[Action item] Please copy the entries below word for word.

Records from a data source:
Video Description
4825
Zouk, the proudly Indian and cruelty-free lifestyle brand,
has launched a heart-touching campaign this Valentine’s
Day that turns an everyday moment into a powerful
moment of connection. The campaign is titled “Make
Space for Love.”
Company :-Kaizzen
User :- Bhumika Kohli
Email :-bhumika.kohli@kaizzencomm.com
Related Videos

[Result for this exercise]
Video Description
4825
Zouk, the proudly Indian and cruelty-free lifestyle brand,
has launched a heart-touching campaign this Valentine’s
Day that turns an everyday moment into a powerful
moment of connection. The campaign is titled “Make
Space for Love.”
Company :-Kaizzen
User :- Bhumika Kohli
Email :-bhumika.kohli@kaizzencomm.com
Related Videos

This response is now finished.